(Records from a dataset)
Segment Open
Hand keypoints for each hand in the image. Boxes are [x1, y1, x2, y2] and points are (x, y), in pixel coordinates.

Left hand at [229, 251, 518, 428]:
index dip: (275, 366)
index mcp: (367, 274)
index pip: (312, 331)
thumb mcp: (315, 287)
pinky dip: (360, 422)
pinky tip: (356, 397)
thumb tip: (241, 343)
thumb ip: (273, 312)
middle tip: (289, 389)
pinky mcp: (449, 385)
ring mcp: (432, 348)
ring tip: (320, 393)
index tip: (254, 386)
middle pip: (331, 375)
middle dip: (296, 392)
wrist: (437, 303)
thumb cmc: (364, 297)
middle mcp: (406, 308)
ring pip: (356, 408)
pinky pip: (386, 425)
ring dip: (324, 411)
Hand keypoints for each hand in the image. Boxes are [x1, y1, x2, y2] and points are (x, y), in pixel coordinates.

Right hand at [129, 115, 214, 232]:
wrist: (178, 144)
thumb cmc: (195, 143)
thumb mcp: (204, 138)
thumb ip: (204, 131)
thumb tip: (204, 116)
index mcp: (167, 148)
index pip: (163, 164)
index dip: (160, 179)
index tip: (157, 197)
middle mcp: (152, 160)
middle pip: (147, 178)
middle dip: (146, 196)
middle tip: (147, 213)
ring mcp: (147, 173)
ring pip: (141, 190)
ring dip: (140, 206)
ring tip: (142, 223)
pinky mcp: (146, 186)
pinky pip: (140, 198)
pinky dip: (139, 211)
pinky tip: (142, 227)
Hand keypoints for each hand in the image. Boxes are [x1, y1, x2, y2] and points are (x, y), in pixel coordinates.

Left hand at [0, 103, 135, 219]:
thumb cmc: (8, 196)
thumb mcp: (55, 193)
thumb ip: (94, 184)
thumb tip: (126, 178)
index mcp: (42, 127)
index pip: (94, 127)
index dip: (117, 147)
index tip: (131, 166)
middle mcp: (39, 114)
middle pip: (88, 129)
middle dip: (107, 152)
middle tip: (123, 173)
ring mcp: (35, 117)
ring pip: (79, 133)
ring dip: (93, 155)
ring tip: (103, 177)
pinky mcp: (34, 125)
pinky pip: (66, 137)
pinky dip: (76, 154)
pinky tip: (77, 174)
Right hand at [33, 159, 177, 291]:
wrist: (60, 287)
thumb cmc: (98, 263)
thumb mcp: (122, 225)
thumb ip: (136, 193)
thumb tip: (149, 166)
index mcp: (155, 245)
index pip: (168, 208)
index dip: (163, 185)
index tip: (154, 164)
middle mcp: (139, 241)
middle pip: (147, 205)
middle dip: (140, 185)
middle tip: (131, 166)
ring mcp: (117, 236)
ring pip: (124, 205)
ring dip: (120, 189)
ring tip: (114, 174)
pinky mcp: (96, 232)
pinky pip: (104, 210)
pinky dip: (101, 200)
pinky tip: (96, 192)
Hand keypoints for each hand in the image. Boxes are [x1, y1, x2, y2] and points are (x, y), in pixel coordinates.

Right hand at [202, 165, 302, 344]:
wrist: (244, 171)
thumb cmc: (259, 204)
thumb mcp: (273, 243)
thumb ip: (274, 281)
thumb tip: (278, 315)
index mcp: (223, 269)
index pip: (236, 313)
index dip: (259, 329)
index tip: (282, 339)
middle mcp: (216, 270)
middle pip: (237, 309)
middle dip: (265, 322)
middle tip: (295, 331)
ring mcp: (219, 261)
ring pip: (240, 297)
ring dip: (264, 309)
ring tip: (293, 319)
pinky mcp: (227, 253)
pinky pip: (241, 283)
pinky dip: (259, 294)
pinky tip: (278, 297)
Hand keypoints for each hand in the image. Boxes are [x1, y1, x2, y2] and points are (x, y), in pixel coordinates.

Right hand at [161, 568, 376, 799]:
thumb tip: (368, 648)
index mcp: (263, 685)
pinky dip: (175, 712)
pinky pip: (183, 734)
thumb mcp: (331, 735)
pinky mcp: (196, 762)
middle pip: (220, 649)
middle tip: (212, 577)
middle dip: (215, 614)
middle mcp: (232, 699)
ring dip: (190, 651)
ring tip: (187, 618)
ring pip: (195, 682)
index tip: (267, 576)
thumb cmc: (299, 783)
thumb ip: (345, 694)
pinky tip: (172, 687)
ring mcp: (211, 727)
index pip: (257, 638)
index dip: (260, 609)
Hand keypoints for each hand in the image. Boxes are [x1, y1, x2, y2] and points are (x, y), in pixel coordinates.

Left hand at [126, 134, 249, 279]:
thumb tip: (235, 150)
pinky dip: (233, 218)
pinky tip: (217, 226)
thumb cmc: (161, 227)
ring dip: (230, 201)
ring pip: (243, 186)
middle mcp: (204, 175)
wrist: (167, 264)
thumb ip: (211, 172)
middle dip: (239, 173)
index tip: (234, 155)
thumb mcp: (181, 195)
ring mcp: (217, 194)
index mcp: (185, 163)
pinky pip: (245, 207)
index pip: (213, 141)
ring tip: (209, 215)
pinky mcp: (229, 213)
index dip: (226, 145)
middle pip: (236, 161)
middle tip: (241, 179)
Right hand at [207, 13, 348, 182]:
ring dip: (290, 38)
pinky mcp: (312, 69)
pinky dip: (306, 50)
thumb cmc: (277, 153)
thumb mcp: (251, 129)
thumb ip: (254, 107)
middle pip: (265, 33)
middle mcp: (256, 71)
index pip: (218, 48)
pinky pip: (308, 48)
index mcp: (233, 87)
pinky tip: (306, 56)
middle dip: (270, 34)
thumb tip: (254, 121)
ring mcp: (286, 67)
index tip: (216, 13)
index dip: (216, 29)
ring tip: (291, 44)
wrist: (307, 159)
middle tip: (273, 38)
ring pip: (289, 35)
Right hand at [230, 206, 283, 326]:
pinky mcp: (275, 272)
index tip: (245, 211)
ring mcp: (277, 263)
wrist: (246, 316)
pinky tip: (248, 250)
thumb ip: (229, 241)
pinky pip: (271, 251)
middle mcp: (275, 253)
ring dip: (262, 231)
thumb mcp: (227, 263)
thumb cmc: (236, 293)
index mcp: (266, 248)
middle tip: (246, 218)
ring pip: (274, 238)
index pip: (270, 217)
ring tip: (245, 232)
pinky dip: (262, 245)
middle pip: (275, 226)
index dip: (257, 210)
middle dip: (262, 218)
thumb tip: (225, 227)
Segment Closed
* _WHAT NEEDS TO BE DONE_: Write out, exactly as given, the line containing "ring tip: (245, 232)" and every line after it to the end of the records. Include nothing else.

* _ANSWER FOR THE TASK_:
ring tip: (245, 232)
pinky dip: (262, 245)
middle pip: (275, 226)
index dip: (257, 210)
middle dip: (262, 218)
thumb tip: (225, 227)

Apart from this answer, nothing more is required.